Oh and all fish were released to fight another day.
--Hop


----------



## seabo (Jun 29, 2006)

excellent reports yall! thanks for the pics! topwater trout is where its at!


----------



## ANGEL (May 21, 2004)

well Dave and my buddy Israel and i did about the same as yall
all our fish came mostly on red and white ss jrs
and a few on corkys


----------



## SKs Crappie Fishing (Mar 24, 2008)

WTG Mullet & Hop! 

there's nothing better than that top water blow up, exept setting the hooks!


----------



## pign&gign (Feb 8, 2009)

good job. thanks for the pics


----------



## standingroomonly (Apr 13, 2007)

good tops, good post! Jerry would be the first to tell ya that he can be bad luck . llol!


----------



## oc48 (Aug 13, 2005)

*fish*

big hop and mullet..nice man!! I need to get some salt water on my quick. it's been awhile!!!!


----------



## Captain Dave (Jul 19, 2006)

*This report Tops it !*

This report is Tops in my book.... There are some heathy ones there. Great job and thanks for sharing . I will keep this on the top of my mind and list..LOL

And to think I stayed home...... Well, Glad I did ...The yard sure does look like its the tops on the street .. And I ge to read a fine report as this.

WTG Guys !


----------



## Mullet (May 21, 2004)

*yard work*

"And to think I stayed home...... Well, Glad I did ...The yard sure does look like its the tops on the street ..."

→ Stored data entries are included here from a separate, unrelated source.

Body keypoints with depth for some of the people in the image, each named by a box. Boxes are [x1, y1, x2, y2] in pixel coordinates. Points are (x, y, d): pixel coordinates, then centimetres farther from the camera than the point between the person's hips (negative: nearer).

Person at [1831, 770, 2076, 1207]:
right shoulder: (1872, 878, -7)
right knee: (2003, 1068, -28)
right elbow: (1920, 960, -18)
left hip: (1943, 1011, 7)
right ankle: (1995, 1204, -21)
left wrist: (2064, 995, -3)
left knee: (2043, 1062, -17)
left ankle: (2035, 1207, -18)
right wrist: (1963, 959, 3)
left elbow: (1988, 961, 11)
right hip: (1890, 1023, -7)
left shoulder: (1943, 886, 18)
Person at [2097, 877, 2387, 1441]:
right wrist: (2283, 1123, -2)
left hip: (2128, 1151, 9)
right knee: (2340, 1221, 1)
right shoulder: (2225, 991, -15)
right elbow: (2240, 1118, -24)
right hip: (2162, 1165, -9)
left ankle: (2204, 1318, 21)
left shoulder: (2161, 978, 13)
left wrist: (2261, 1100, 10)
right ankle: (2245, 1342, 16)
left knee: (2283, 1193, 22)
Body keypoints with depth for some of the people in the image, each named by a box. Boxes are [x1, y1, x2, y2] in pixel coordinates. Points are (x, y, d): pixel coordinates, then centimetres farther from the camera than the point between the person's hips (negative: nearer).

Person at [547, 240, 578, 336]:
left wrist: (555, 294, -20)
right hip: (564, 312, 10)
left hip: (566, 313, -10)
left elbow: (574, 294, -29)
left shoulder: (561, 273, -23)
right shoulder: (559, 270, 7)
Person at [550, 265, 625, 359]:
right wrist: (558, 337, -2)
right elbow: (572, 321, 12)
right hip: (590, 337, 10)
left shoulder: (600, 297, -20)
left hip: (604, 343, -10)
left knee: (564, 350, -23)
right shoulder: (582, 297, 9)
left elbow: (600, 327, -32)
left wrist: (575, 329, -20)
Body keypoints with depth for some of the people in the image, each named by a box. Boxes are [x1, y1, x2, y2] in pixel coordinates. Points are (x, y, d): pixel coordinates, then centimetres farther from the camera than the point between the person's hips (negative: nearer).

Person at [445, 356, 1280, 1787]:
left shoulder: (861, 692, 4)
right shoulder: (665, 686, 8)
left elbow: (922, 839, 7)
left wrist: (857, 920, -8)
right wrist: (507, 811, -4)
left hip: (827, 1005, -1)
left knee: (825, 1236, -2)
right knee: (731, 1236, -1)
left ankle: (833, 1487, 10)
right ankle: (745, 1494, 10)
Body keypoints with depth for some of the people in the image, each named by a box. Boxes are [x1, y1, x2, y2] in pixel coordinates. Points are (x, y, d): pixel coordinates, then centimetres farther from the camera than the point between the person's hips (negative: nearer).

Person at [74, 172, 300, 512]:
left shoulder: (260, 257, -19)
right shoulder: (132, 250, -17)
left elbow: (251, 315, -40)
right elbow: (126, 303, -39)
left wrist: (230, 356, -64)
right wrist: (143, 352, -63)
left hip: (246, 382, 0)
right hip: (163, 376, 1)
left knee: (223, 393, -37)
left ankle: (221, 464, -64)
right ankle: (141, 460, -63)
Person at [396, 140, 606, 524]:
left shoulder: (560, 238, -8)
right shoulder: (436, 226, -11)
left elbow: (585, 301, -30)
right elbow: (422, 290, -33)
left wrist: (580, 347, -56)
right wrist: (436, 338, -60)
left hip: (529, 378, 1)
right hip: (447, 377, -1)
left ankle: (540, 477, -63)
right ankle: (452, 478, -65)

Me too. Cpt Dave, I wish I had stayed home to do yard work. But I just had to get out. 
LOL


----------



## Captain Dave (Jul 19, 2006)

Thinking bout...Yardwork is a understatement.. It was Manicured...

FishOn......


----------



## The Machine (Jun 4, 2007)

nice looking trout, should go dancing more often


----------



## Gottagofishin (Dec 17, 2005)

Nice job again. 

#1 son and I got a late start because Mrs. GGF decided to make pancakes this morning. That and I forgot to set the alarm.

Hit the water about 10:30 and headed into a back lake to pick up a few reds. 

I was battling the wind with the trolling motor, but #1 son managed 20" and 17" flounders in 30 minutes of fishing before the wind became too much.

When your trolling motor is at 100% and you're still losing ground, it's time to head to port.


----------



## outdooraggie2011 (Nov 24, 2008)

Awesome report mullet! We would have been to our favorite reef at daylight but we had a late night as well. Looks like we missed out! Very good looking trout by the way.


----------



## 27contender (Dec 22, 2008)

Thanks for the report.

At home


----------



## Capt. Chris Martin (May 22, 2004)

Love the hat Mullet. Thanks for sharing your report. Good stuff.

Chris


----------



## Fishwish (Aug 3, 2004)

I told Jay that our 50 mile tour of the bay on Friday "set him up" for when I couldn't go! Looks like I was right!


----------



## Redfishr (Jul 26, 2004)

WTG Mullet.......nice'uns


----------



## fishin geezer (Jul 20, 2004)

*Once Again...*

Once again, you show us all how it's done. Congrats, Jay!


----------



## spannymacker (Jan 3, 2008)

very nice report once again...wish you coulda got the bigun! Love the pics!


----------



## Crispito (Aug 30, 2005)

Those looked like some sexy ladies you had there! Glad to see/hear that they were hungry!

Tight Lines & Gig'Em
Cm3


----------



## MigllaFishKilla (Mar 3, 2009)

def. worth the hangover


----------



## Ryanlovesfishing (Mar 9, 2007)

nice solid trout man..keep up the good work


----------



## mikey01 (Oct 17, 2008)

I have noticed the Topwater Bite to be on fire like it was late summer first thing in the mornings,then it just stops as the sun starts to rise. and now that its cold again that just means we are going to have to wait longer before that 70º deg. water temp. life is just not fair!


----------